▶ _What is expected_
Go through the data and report each line that holds the string "reason".

=== Begin Enclosure ===

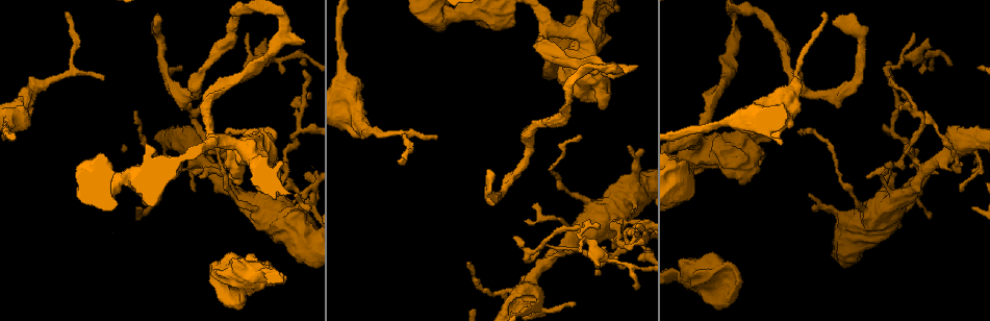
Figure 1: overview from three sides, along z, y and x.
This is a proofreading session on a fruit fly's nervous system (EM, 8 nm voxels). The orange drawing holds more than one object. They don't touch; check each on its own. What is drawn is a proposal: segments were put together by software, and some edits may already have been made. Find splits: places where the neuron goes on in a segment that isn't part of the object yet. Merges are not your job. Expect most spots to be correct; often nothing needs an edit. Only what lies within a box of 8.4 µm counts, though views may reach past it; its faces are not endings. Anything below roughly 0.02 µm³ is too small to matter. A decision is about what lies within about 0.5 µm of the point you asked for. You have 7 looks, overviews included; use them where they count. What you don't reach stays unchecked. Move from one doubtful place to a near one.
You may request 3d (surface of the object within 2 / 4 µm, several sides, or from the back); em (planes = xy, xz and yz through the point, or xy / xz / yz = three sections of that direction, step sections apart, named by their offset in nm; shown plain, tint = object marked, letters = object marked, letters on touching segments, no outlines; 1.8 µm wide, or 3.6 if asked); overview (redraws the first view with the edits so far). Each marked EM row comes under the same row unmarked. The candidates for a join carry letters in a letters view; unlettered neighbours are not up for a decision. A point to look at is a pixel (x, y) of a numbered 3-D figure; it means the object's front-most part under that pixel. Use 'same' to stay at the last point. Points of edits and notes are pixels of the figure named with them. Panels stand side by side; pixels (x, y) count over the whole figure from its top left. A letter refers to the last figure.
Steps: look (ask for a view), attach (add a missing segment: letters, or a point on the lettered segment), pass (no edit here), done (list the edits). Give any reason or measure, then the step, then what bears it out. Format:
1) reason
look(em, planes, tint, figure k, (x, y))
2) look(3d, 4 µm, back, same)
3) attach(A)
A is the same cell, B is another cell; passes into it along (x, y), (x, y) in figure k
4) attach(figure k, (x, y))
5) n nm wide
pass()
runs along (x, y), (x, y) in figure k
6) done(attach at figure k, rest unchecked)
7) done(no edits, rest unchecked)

end of a long branch
look(3d, 2 µm, back, figure 1, (833, 23))

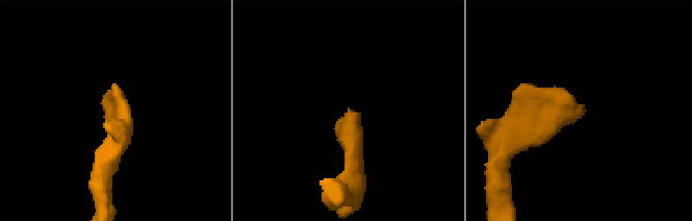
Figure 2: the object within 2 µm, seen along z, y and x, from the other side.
need the tissue
look(em, planes, letters, figure 2, (581, 105))

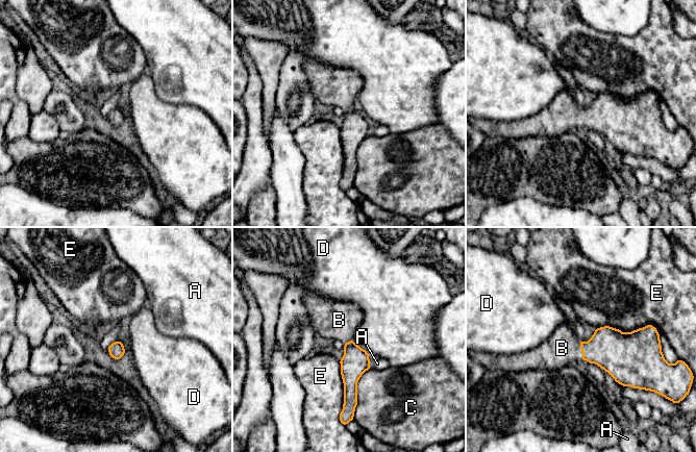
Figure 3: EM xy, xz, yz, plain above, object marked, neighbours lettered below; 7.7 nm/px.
120 nm wide
attach(B)
B is the same cell, A, C, D and E are other cells; passes into it along (611, 349), (581, 350), (562, 348) in figure 3; the neuron continues

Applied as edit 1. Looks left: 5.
look(overview)

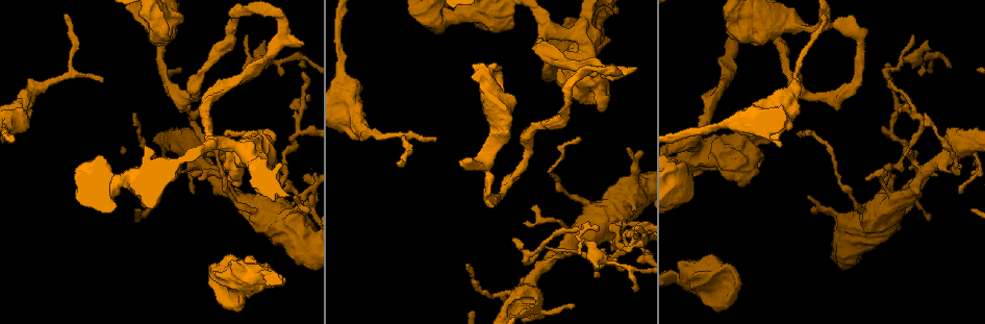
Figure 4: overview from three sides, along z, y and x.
branch stops here
look(3d, 2 µm, figure 4, (266, 132))

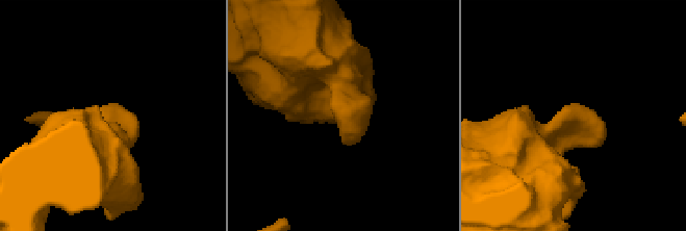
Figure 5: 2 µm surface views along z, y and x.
look(em, planes, letters, figure 5, (343, 138))

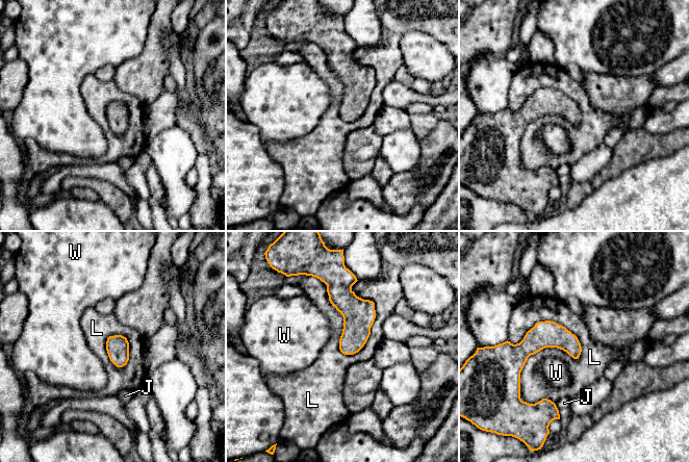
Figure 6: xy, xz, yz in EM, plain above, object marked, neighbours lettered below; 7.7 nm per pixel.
pass()
J, L and W are other cells; border along (357, 280), (376, 317), (345, 355) in figure 6; none of them fits

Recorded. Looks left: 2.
stops while still wide
look(em, xy, step 16, tint, figure 4, (213, 266))

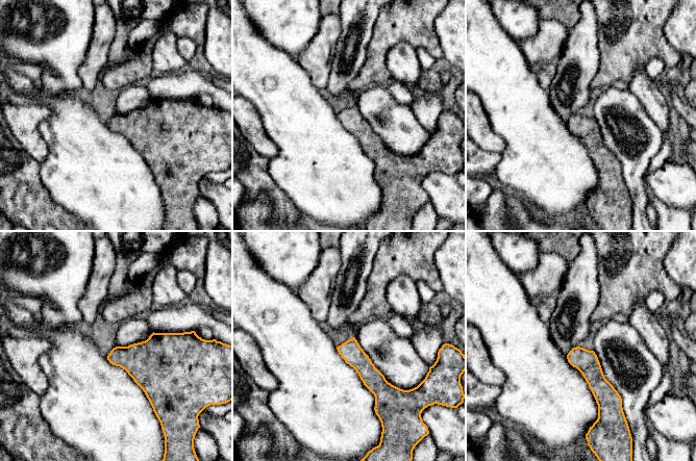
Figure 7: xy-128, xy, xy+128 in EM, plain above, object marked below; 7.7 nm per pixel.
another direction
look(em, planes, letters, same)

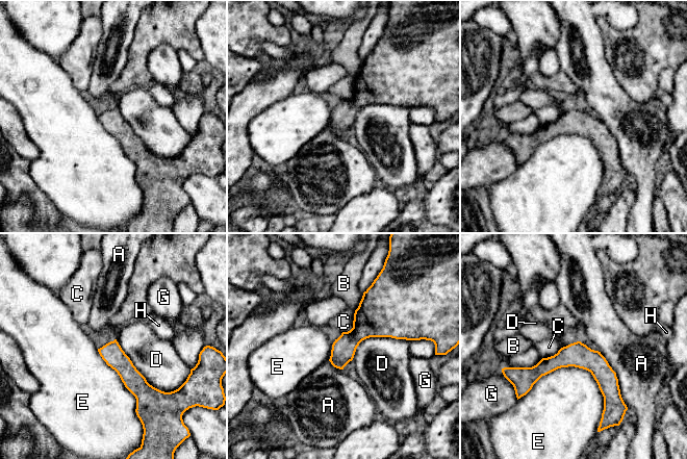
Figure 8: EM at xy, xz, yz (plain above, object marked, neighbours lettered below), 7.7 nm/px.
pass()
A, B, C, D, E, G and H are other cells; border along (409, 339), (366, 337), (352, 359) in figure 8; none of them fits

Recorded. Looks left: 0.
done(attach at figure 3, rest unchecked)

=== End Enclosure ===

▶ _Reply to the task_
Steps: look (ask for a view), attach (add a missing segment: letters, or a point on the lettered segment), pass (no edit here), done (list the edits). Give any reason or measure, then the step, then what bears it out. Format:
1) reason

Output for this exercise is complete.